Who is Bill Maher to shame anyone about anything? He is a short, ugly little troll who has no business talking down to anyone. Idiot.
So sad about your friend. We’ve all felt hopeless about our diabetes, probably more times than we’d like to admit. I had to retire because of my diabetes last year. I got very sick, ended up on insulin, worked very hard to get my A1c and blood sugars down with diet and exercise, then promptly gained 25 lbs very quickly. No one told me an insulin side effect is weight gain. This has broken my heart and made it very hard to work at my diabetes. What’s the point? I can’t win this fat fight. So don’t bother shaming me,… Read more »
Years ago, I tried eating what I pleased as long as I was in the 1200-calorie range per day. I ate ice cream and other junk, but stayed within my allowance. I lost not one ounce. About a year later I went low-carb and lost 74 lbs. Later still, I went keto and lost over 25 more lbs. It defintely matters what I eat as to whether I lose weight or not, and I know I’m not that unique.
It also matters how much you exercise along with the diet! They go hand in hand.I’ve been a type 2 for 22 years and I tried everything to keep my sugars in line and my weight down, but nothing worked the way it should until I combined both healthy eating and a regular exercise program. Now I am a healthy weight and off 90% of the meds I was on.
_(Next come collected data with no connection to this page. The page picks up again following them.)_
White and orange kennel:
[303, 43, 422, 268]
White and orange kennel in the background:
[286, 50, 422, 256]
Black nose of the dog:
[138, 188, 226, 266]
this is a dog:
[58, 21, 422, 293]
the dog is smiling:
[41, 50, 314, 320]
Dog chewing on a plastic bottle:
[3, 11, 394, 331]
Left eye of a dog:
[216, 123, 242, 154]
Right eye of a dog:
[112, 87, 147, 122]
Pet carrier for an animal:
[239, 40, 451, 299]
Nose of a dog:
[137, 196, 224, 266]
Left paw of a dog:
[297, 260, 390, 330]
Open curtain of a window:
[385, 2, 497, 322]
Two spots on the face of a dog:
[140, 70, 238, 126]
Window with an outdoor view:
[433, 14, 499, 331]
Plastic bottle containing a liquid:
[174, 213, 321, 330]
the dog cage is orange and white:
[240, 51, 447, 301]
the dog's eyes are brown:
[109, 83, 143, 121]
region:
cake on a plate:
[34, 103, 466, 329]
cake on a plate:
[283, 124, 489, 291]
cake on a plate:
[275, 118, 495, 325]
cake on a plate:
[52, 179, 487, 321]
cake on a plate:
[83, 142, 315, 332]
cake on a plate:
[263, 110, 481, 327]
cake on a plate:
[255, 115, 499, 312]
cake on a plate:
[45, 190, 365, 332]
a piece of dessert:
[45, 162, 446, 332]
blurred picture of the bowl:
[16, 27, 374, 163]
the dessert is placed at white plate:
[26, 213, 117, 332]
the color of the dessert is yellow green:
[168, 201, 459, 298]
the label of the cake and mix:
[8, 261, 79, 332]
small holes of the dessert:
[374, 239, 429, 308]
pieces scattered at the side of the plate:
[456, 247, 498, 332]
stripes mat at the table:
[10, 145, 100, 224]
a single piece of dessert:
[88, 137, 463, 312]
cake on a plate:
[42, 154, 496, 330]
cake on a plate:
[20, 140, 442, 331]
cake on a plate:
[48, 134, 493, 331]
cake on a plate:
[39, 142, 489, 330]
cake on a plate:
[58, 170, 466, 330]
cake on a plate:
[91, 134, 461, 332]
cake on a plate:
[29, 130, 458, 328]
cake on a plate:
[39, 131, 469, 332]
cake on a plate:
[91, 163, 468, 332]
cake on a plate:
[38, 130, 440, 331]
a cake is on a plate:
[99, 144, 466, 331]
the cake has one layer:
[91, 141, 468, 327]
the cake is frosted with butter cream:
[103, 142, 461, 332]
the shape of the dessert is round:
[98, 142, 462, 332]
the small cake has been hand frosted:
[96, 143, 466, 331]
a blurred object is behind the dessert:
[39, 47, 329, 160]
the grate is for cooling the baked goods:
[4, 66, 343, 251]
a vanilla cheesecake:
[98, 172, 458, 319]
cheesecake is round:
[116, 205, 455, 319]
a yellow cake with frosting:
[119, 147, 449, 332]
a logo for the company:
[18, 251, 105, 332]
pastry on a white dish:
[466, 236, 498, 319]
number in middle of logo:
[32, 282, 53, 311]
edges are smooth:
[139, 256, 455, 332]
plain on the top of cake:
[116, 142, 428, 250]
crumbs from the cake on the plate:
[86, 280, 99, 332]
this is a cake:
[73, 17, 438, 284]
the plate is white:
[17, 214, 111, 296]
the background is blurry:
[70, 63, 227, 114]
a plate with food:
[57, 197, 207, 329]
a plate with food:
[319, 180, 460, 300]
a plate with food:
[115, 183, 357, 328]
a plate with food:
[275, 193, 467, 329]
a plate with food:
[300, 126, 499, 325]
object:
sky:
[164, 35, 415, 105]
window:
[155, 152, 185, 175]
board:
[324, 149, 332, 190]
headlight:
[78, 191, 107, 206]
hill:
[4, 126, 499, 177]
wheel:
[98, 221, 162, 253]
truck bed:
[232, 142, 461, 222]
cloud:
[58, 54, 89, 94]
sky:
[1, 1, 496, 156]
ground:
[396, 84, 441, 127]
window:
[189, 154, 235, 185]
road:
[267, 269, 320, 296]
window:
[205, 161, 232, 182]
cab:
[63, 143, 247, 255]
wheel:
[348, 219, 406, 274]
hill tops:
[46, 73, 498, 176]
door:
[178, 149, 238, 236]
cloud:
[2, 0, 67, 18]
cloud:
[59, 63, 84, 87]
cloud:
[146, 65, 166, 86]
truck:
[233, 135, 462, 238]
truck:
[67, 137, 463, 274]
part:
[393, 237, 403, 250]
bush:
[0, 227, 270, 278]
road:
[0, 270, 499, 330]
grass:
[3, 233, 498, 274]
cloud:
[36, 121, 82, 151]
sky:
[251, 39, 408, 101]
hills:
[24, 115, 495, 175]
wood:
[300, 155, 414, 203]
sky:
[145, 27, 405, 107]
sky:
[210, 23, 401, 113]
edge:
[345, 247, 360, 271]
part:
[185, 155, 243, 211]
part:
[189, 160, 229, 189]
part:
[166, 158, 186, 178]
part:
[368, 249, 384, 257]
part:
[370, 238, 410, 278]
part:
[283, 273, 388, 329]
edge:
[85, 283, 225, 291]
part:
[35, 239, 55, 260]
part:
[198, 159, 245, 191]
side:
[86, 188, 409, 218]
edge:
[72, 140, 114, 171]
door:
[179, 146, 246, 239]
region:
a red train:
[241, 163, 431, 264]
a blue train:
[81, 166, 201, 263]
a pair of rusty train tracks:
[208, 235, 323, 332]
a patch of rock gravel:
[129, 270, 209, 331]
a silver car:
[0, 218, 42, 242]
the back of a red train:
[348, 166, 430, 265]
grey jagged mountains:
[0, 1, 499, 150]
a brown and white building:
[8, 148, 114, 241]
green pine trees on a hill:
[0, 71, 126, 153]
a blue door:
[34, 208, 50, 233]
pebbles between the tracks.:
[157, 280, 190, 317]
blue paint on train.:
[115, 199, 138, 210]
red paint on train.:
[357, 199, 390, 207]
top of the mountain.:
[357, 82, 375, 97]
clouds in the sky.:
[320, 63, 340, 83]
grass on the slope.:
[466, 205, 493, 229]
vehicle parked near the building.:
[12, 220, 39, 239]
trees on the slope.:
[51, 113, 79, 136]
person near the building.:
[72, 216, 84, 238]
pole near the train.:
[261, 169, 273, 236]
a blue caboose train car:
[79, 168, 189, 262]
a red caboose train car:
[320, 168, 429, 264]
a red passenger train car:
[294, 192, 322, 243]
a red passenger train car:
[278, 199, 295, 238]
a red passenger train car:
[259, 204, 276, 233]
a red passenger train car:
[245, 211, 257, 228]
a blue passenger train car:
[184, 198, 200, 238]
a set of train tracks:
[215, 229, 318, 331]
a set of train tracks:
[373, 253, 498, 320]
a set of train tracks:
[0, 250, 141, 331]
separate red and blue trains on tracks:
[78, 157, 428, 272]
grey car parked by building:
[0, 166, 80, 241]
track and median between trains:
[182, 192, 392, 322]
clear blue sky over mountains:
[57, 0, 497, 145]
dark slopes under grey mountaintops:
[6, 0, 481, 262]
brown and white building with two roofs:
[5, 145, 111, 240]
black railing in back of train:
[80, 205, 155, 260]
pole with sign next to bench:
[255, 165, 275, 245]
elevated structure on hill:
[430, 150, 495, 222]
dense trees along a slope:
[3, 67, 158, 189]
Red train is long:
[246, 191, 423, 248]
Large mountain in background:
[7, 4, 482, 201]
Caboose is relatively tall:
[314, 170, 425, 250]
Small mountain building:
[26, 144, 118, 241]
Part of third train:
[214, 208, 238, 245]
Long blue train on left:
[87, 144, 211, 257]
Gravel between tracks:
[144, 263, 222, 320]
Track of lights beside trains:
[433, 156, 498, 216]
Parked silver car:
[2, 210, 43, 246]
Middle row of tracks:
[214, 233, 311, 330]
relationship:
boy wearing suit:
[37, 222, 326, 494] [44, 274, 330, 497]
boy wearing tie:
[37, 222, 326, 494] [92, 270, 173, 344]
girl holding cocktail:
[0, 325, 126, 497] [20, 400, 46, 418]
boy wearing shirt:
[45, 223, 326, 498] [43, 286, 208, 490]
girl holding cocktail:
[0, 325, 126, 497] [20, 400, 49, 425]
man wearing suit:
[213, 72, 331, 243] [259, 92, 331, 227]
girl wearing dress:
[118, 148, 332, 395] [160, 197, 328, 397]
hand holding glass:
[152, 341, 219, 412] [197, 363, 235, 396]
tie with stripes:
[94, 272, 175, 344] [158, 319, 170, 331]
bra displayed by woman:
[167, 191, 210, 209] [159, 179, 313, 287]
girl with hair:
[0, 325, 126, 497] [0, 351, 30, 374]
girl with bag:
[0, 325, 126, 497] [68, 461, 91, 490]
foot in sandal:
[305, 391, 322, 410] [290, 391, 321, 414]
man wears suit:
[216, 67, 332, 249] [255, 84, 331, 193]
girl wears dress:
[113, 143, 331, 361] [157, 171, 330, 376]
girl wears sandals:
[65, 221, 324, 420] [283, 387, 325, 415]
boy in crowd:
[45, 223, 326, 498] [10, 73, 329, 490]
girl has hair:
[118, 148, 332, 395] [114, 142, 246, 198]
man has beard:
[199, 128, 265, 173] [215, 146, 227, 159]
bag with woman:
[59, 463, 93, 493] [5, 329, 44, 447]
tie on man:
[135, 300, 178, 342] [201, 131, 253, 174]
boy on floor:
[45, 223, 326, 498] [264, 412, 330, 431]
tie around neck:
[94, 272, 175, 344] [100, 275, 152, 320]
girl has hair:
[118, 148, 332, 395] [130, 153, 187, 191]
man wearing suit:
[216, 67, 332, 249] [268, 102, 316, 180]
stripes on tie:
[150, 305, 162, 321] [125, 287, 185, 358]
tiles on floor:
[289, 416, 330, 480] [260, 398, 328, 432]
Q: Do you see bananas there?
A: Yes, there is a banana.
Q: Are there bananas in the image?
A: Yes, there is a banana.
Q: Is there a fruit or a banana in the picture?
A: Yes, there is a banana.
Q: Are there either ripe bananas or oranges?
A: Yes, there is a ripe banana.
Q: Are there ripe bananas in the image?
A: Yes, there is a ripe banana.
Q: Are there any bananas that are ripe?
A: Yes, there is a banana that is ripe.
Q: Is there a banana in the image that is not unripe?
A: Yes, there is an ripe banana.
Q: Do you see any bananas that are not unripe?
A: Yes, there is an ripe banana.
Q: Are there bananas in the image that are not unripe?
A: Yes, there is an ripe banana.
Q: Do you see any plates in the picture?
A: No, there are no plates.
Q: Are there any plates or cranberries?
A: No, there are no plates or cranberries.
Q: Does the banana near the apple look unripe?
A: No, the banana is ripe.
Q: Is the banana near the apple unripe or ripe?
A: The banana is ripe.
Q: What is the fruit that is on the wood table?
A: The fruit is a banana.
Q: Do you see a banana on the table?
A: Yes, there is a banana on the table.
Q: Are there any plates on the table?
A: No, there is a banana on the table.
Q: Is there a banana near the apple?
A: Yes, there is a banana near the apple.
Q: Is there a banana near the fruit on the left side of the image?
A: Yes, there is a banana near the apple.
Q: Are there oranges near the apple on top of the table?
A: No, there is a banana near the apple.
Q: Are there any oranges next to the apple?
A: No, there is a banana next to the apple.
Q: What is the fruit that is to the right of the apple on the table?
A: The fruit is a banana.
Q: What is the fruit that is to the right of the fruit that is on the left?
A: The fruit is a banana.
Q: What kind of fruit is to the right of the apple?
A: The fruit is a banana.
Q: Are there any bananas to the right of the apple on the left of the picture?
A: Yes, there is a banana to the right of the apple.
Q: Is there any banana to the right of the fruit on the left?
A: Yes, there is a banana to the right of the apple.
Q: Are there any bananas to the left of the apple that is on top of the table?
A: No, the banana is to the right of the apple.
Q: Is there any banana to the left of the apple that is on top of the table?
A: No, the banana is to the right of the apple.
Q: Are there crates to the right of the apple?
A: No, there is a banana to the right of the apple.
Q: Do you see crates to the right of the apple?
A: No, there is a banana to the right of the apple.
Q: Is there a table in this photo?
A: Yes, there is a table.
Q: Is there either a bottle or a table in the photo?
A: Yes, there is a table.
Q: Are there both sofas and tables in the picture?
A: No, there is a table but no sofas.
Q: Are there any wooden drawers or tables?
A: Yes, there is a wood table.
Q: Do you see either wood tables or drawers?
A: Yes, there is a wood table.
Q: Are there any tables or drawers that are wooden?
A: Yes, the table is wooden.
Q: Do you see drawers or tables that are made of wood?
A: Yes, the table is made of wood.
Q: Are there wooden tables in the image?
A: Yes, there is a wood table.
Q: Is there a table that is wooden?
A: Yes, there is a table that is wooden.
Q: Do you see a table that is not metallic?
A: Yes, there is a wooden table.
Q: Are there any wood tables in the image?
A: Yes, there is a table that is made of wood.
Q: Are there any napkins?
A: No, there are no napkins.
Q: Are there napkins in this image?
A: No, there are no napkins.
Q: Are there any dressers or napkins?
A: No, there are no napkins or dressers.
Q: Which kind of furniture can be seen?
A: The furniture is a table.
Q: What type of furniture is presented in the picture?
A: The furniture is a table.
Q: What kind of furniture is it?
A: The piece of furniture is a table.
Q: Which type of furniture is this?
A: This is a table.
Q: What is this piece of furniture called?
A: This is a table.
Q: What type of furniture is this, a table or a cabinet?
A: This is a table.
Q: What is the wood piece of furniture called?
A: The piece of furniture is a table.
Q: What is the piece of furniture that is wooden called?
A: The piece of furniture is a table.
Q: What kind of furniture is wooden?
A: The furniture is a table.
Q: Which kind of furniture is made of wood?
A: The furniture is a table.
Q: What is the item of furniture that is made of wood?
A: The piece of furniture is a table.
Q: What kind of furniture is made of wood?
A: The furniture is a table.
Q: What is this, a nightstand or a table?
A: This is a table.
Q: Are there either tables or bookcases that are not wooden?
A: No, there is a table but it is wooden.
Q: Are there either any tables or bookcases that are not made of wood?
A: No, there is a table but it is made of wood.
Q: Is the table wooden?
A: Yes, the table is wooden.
” magic bullet?” Hardly! I have followed. Strict lie carb, high fat, moderate protein diet for years. At first it was wonderful, but in addition to insulin I was taking Victoza. I had to discontinue the Victoza, and increase the insulin. I never varied in what I ate. I promptly gained 25 lbs. My fasting glucose numbers shot up, and my A1c went higher and higher.
Thank you for this article, I’ve been trying to tell my mother that low carb is the best way to go with diabetes, but she refuses to listen. Even if I show her these articles, she still doesn’t believe it!! I honestly don’t get it.
I’m so sorry about your friend.
Thank you.
Good for James ! I never liked Bill Maher, and dont have respect for him or his opinions.
He is totally ignorant of the facts yet that never stops him from spewing out his unsolicited views which are always negative and or demeaning. In a few words…
He’s an educated idiot!
Amen!
Educated? I had no idea he’s educated. Couldn’t tell from his rant.